● **TRY IT**: Please list every item the property tax article below gives as an example of plant and equipment.
EXCERPT PROVIDED Block Start
Friday, November 26, 2010

The Taxing Points of Investing in Property

By Tim Olynyk. Prior to making a decision to invest in property, it is important to consider the tax implications of the investment…what will be assessable, what will be deductible and when the taxing points will arise.

Detailed below is a summary of some of the key points to consider:

Cost of Acquiring the Property

Costs associated with the acquisition of the property will not be immediately deductible and will instead form part of the tax cost base of the property for capital gains tax (CGT) purposes. Acquisition costs will include (but are not limited to) the actual cost of purchasing the property, stamp duty paid to acquire the property, conveyancing costs incurred to acquire the property and any advocates fees incurred to assist in finding the property. These costs will reduce the overall capital gain on the ultimate sale of the property in the future.

Deductible Expenditure

Provided the property is rented out or is actively marketed as available for rent, many ongoing costs incurred will be immediately deductible.

Some of the many costs that a landlord will typically incur that are immediately deductible include:

  • Costs of advertising for tenants
  • Body Corporate fees
  • Council rates
  • Water, electricity & gas
  • Insurance
  • Interest on loans
  • Land tax
  • Repairs & Maintenance (to the extent to which they do not represent capital improvements)
  • Quantity Surveyors fees
  • Agents fees

Negative Gearing

Negative gearing is the process whereby interest deductions and other deductions exceed the income derived from the property in a particular year. The net loss from the investment property can then be applied against other assessable income of the taxpayer (say income from employment) to reduce the amount of tax payable on the other assessable income. For example, for an individual investor on the top marginal tax rate, for every $1 of loss incurred on the investment property in a financial year, the taxpayer will save 46.5 cents of tax which would otherwise be payable on their other income.

Depreciation and Capital Allowance claims

On acquiring the property, the purchaser may be eligible to claim depreciation deductions and capital works deductions on some of the purchase price paid. To substantiate any claims made, a Quantity Surveyors Report should firstly be obtained which identifies the value of existing depreciable plant & equipment in the property and the value of eligible capital works expenditure. Thereafter, the owner of the property will be required to capitalise and depreciate any further plant and equipment they purchase while holding the property. Plant and equipment would constitute capital items such as carpet, hot water units, TV antennas, curtains, cook-tops and dishwashers. Each year, the Australian Taxation Office releases a tax ruling with the effective lives of various items of plant & equipment typically used in rental properties. The effective life of the particular items of plant and equipment will determine the rate of depreciation that can be applied to the asset.
EXCERPT PROVIDED Block End
MATERIAL SUPPLIED Block Start
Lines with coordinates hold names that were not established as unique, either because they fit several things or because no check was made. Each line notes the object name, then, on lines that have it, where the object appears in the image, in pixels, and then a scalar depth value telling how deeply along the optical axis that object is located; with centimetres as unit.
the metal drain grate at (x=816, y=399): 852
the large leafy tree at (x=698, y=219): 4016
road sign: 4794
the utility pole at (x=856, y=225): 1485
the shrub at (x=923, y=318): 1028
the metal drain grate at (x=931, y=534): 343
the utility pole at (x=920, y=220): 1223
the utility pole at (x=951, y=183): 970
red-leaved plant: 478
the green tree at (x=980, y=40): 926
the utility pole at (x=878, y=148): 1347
MATERIAL SUPPLIED Block End
● **ANSWER AREA**: Carpet, hot water units, TV antennas, curtains, cook-tops, dishwashers